**Source passage:**
Perhaps Jesus sees in the poor widow his own journey, the cost of his own decision to follow God’s lead.  The widow gives all that she has.  And Jesus is about to give all that he has, as well.  They are companions in the journey towards God.

We don’t know anything more about this widow.  We don’t know what happens to her, how she finds food, how she is able to survive.  We’re simply left with the image of one who has given all to God – leaving her totally dependent on God’s provision and guidance.

What does it mean to be a disciple, to follow Christ?  If we look at Ruth as an example, it means we leave the familiar and journey to a new land.  If we look at the widow, it means we give all that we have.  In the case of the widow, we don’t know what she gained – beyond the freedom and joy that comes from giving of ourselves.  In the case of Ruth, she gained a new life, literally a new life in her son.  In the birth of the child, she enters the bloodline of King David and a few generations later, becomes an ancestor of Christ, born of David’s line.

When God calls us and we answer that call, we leave behind the old life and begin a new life following Jesus.  We don’t know all that we will have to give up.  We don’t know where we’ll end up.  But this we do know.  When we follow, when we leave behind the old life, when we give up what we have to give up, what we become is more than we could ever have imagined.

Peter and Andrew, James and John never imagined that they would leave fishing the Sea of Galilee and instead become leaders of the early church – fishers of men, as Jesus called it.  Saul, who held the coats of the men that stoned Stephen never imagined that he’d have a ‘come to Jesus’ moment on the road to Damascus, that he’d change his name and change his direction and become the Apostle to the Gentiles – our own forefather in the faith.

God made more of the disciples than they imagined they could be.  God made more of Ruth than she imagined she would be.  God will make more of us than we imagine we can be.  All it takes is for us to give up all we have and follow Christ.  It’s a huge challenge and a great blessing.  It’s terrifying and a sure thing.  God will make more of us, if we dare allow it.  Amen.

Posted on November 15, 2018 By Kristen

All Saints Sunday November 4, 2018

Today we remember all the saints who have preceded us into the kingdom of heaven.  This feast is ancient – growing out of festivals to honor martyrs – and somewhere in the 4th Century, both in the Eastern and the Western Christian traditions, the festival grew to include all the saints who’ve died, not just martyrs.  Today’s feast is a time to consider what it means to be a saint and what it means to live as a people who know that death is not the end.

Our lessons for today, from the Book of Wisdom, the Book of Revelation, and from the Gospel of John, all emphasize that death is not the end of our story.

The Wisdom of Solomon, the source of our first reading, is an Apocryphal Text – which means that it’s not part of the Old Testament or the New Testament, but one of those books that not all the churches believed ought to be a part of the canon of the Bible.  The Anglican and the Episcopal Church, along with others, does include The Wisdom of Solomon in our Bible.  If the name of the book doesn’t sound familiar, that’s why – it’s an apocryphal text, full of wise sayings, but it doesn’t come up often in our cycle of readings.

His words are beautiful and comforting.  ‘The souls of the righteous are in the hands of God, and no torment will ever touch them. In the eyes of the foolish they seemed to have died, and their departure was thought to be a disaster, and their going from us to be their destruction; but they are at peace.’  Isn’t that what we want for all the people we have loved and lost?  Isn’t that what we want for ourselves?  Death breaks our hearts, but death is not the end of the story.

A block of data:
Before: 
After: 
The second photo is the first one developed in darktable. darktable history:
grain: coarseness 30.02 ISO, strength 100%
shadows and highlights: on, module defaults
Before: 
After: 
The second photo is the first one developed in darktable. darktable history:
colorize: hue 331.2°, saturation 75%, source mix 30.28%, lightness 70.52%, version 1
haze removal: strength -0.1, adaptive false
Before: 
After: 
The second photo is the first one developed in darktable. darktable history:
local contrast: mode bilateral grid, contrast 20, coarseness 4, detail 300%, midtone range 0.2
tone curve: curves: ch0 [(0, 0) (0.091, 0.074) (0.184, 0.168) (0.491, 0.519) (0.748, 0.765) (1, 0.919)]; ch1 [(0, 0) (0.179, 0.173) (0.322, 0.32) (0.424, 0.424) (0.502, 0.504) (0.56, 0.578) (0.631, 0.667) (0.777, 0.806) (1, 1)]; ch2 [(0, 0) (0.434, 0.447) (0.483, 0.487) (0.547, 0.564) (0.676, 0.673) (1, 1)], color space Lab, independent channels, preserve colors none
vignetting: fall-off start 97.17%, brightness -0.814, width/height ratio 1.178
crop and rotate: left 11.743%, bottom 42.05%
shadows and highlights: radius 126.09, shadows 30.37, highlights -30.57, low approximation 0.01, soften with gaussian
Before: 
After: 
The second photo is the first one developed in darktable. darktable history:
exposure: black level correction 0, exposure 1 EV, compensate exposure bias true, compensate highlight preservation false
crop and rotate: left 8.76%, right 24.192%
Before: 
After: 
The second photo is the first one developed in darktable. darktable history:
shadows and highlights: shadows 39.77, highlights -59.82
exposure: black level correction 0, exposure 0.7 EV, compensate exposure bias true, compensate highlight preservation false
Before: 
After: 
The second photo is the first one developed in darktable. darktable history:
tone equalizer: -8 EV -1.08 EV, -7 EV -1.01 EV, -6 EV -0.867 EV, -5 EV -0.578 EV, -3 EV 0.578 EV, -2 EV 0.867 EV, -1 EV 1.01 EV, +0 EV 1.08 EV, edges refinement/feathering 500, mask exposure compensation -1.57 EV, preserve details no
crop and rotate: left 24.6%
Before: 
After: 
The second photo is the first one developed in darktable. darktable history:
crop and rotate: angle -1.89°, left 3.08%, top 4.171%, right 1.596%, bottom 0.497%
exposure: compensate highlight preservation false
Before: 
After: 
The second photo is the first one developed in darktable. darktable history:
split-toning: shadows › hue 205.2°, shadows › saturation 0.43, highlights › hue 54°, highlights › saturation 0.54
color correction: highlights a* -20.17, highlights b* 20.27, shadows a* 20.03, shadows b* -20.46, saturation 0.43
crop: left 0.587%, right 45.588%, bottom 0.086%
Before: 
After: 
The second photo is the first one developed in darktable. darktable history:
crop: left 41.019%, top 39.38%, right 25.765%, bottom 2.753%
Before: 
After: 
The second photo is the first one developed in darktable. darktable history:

**Stated task 1:**
Update the sermon by giving it again from "Perhaps Jesus sees" up to and including "provision and guidance.", with "journey" replaced by "path".
**Stated task 2:**
Output the records exactly, from their first line up to and including the line with "haze removal: strength -0.1, adaptive false".

**Answer 1:**
Perhaps Jesus sees in the poor widow his own path, the cost of his own decision to follow God’s lead.  The widow gives all that she has.  And Jesus is about to give all that he has, as well.  They are companions in the path towards God.

We don’t know anything more about this widow.  We don’t know what happens to her, how she finds food, how she is able to survive.  We’re simply left with the image of one who has given all to God – leaving her totally dependent on God’s provision and guidance.

**Answer 2:**
Before: 
After: 
The second photo is the first one developed in darktable. darktable history:
grain: coarseness 30.02 ISO, strength 100%
shadows and highlights: on, module defaults
Before: 
After: 
The second photo is the first one developed in darktable. darktable history:
colorize: hue 331.2°, saturation 75%, source mix 30.28%, lightness 70.52%, version 1
haze removal: strength -0.1, adaptive false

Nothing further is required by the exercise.